Contexte sécuritaire et implications pour la Coupe du Monde
La situation géopolitique s’est intensifiée après ces attaques, qui interviennent à moins de 100 jours du début de la Coupe du Monde 2026, prévue le 11 juin à Mexico. Les trois matchs du pays en groupe G, dont la rencontre contre la Nouvelle-Zélande à Los Angeles, pourraient être affectés. La FIFA, par la voix de son secrétaire général Mattias Grafstrom, a assuré suivre la situation de près, indiquant qu’il était « prématuré » de faire des commentaires, mais que l’organisme surveillait l’évolution des risques, notamment sur le plan sécuritaire.

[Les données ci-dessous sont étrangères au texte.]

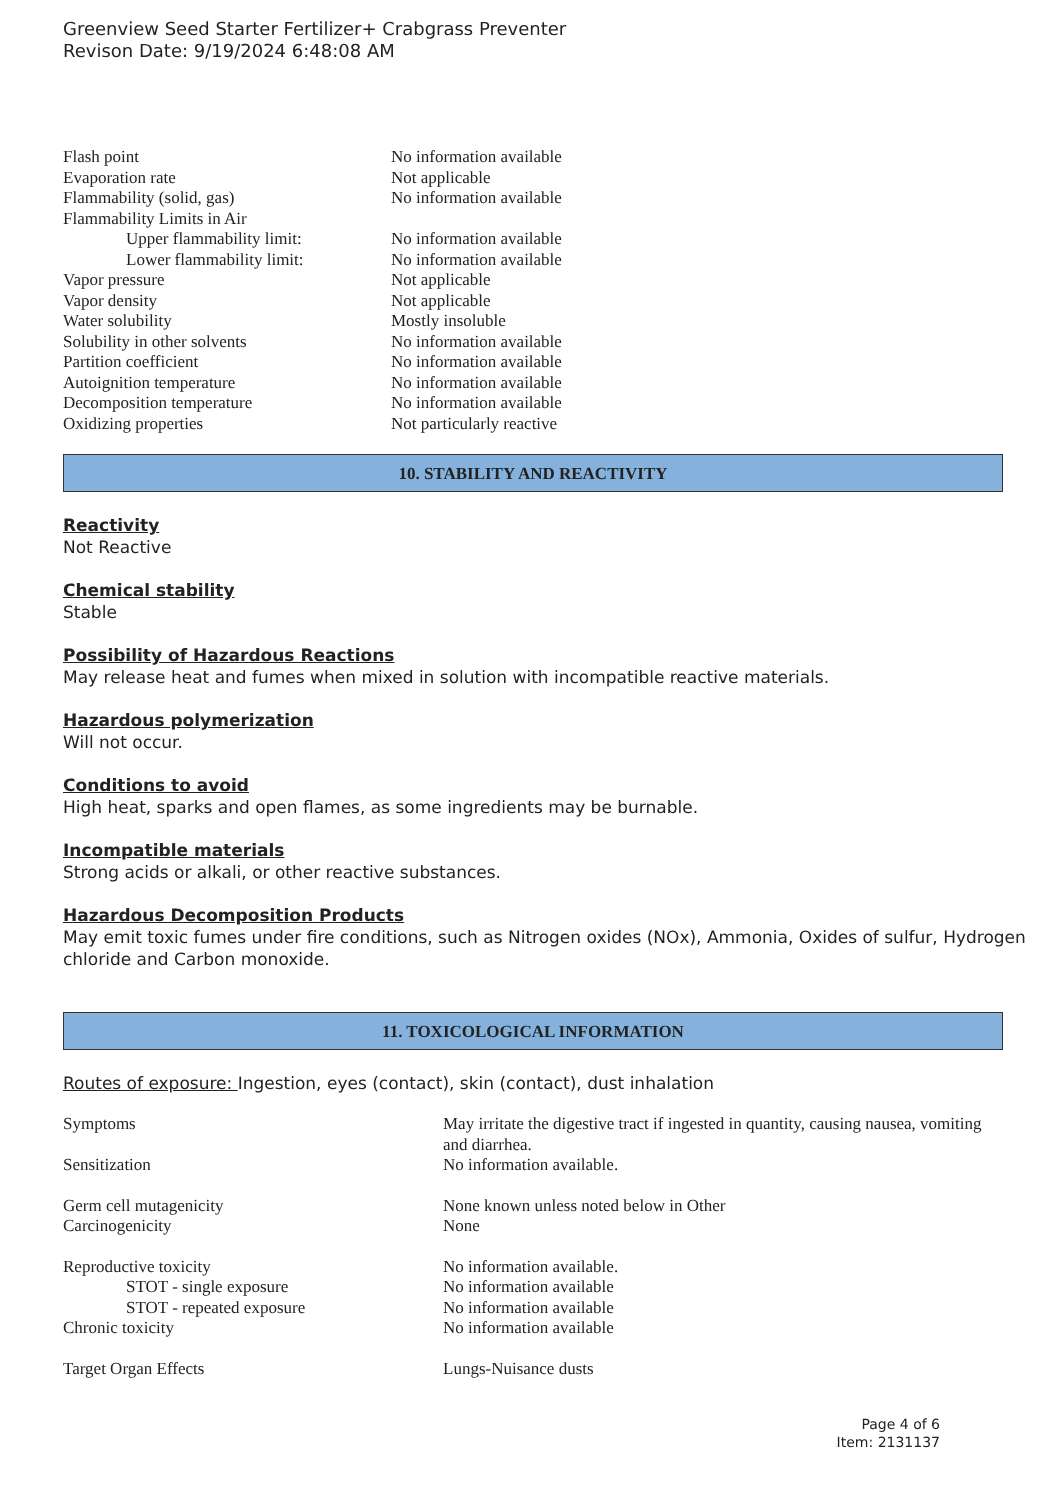Greenview Seed Starter Fertilizer+ Crabgrass Preventer
Revison Date: 9/19/2024 6:48:08 AM
| Flash point | No information available |
| Evaporation rate | Not applicable |
| Flammability (solid, gas) | No information available |
| Flammability Limits in Air | |
| Upper flammability limit: | No information available |
| Lower flammability limit: | No information available |
| Vapor pressure | Not applicable |
| Vapor density | Not applicable |
| Water solubility | Mostly insoluble |
| Solubility in other solvents | No information available |
| Partition coefficient | No information available |
| Autoignition temperature | No information available |
| Decomposition temperature | No information available |
| Oxidizing properties | Not particularly reactive |
10. STABILITY AND REACTIVITY
Reactivity
Not Reactive
Chemical stability
Stable
Possibility of Hazardous Reactions
May release heat and fumes when mixed in solution with incompatible reactive materials.
Hazardous polymerization
Will not occur.
Conditions to avoid
High heat, sparks and open flames, as some ingredients may be burnable.
Incompatible materials
Strong acids or alkali, or other reactive substances.
Hazardous Decomposition Products
May emit toxic fumes under fire conditions, such as Nitrogen oxides (NOx), Ammonia, Oxides of sulfur, Hydrogen chloride and Carbon monoxide.
11. TOXICOLOGICAL INFORMATION
Routes of exposure: Ingestion, eyes (contact), skin (contact), dust inhalation
| Symptoms | May irritate the digestive tract if ingested in quantity, causing nausea, vomiting and diarrhea. |
| Sensitization | No information available. |
| Germ cell mutagenicity | None known unless noted below in Other |
| Carcinogenicity | None |
| Reproductive toxicity | No information available. |
| STOT - single exposure | No information available |
| STOT - repeated exposure | No information available |
| Chronic toxicity | No information available |
| Target Organ Effects | Lungs-Nuisance dusts |
Page 4 of 6
Item: 2131137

Répercussions politiques et diplomatiques
Outre le contexte militaire, la politique migratoire américaine, avec le gel des visas pour 75 pays, incluant l’Iran, pourrait dissuader certains supporters et équipes de participer à la compétition. La situation dans la région s’est également détériorée avec la mort du chef du cartel mexicain à Guadalajara, à cause d’une opération militaire, soulignant la tension sécuritaire qui plane sur la zone. Toutefois, Gianni Infantino, président de la FIFA, a affirmé qu’il était « très tranquille » quant à la tenue des matches, tandis que la présidente mexicaine Claudia Sheinbaum a assuré qu’il n’y avait « aucun risque ».